RPD bersama pengurus baru KUD Bumi Melan Subur
itu membahas salah satunya menyangkut pinjaman oleh pengurus lama koperasi
tanpa sepengetahuan anggota dengan memakai jaminan sertifikat milik anggota.
Pada 2019 lalu, saat melakukan pinjaman,
pihak koperasi bekerja sama dengan PT GGS sebagai mitra kerja sama perkebunan
plasma kelapa sawit.
“Berdasar
kepada laporan yang diterima pihaknya, diduga terjadi penyelewengan pinjaman
koperasi.” Kata Ketua Komisi I DPRD Kaltim, Jahidin.
Setelah pinjaman pertama selesai dicairkan
dari Bank Mandiri cabang Sangatta, kemudian selanjutnya dialihkan ke pinjaman
kedua berjumlah Rp 7 miliar di BNI cabang Bontang.
Seandainya pinjaman ingin diteruskan,
mestinya ada persetujuan dari pihak koperasi.
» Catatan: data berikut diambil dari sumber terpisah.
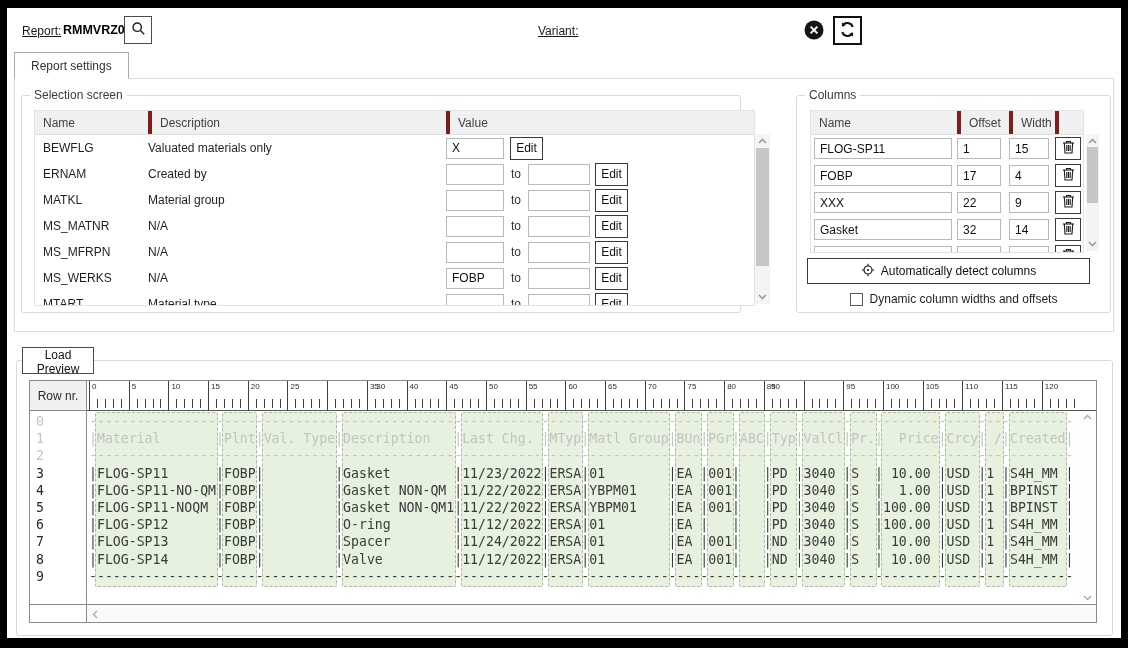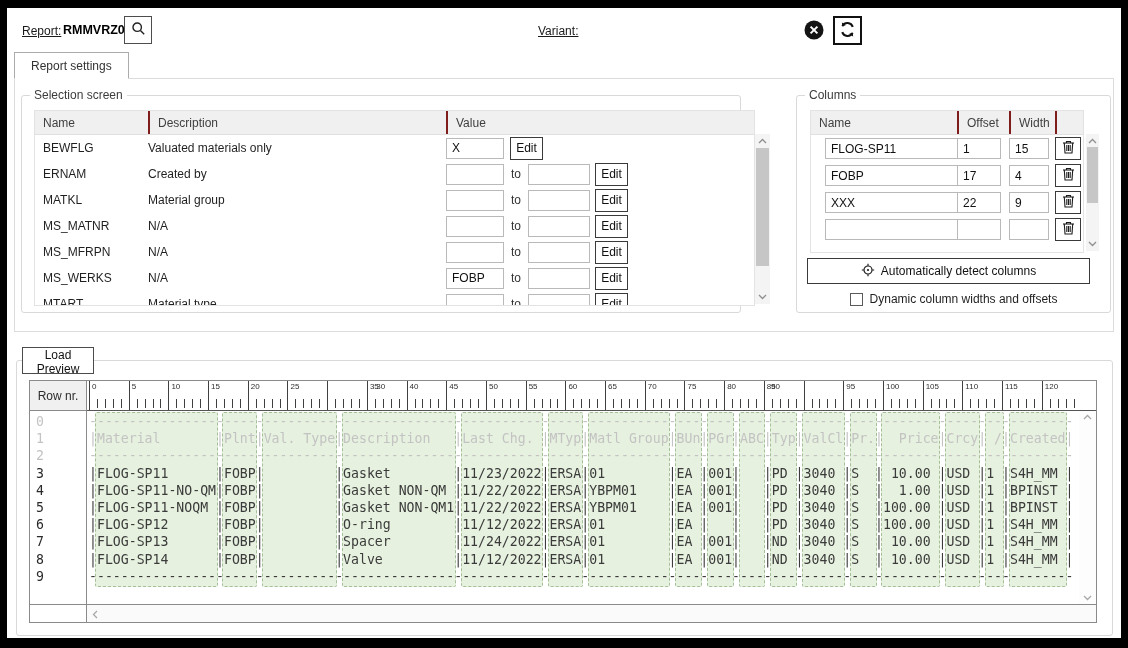--- a/index.html
+++ b/index.html
@@ -38,7 +38,7 @@
   .sel-table { position:absolute; left:12px; top:14px; width:721px; border:1px solid #e3e3e3; }
   .thead { display:grid; background:#f0f0f0; height:24px; font-size:12px; color:#3f3f3f; align-items:center; border-bottom:1px solid #e0e0e0; }
   .sel-table .thead { grid-template-columns:113px 298px 1fr; }
-  .th { padding-left:8px; border-left:2px solid #7f1d1d; height:100%; display:flex; align-items:center; }
+  .th { padding-left:8px; border-left:4px solid #7f1d1d; height:100%; display:flex; align-items:center; }
   .th:first-child { border-left:none; }
   .sel-viewport { height:170px; overflow:hidden; background:#fff; }
   .sel-row { display:grid; grid-template-columns:113px 298px 1fr; height:26px; align-items:center; font-size:12px; }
Apalagi, pinjaman dilakukan tanpa
diadakannya rapat pengurus.
“Ada 103 pemilik sertifikat serta-merta
dialihkan ke BNI cabang Bontang tanpa persetujuan kepada pemilik sertifikat.
Lalu cair pinjaman itu, jadi ini ada ranah korupsinya,” ungkap Jahidin kepada
awak media, Jumat (17/4) lalu.
Politisi dari Fraksi PKB itu berpendapat
bahwa BNI yang notabenenya sebuah BUMN, tak serta-merta mengizinkan adanya
pencairan pinjaman jika tidak ada persetujuan dari pihak terkait.
Mengenai hal ini, Jahidin dan anggota Komisi
I akan kembali mengagendakan RDP lanjutan.
“Kalau memang ada penyimpangan akan disidik
langsung. Karena sejumlah anggota belum pernah menikmati hasil koperasi,” katanya.(adv/dn).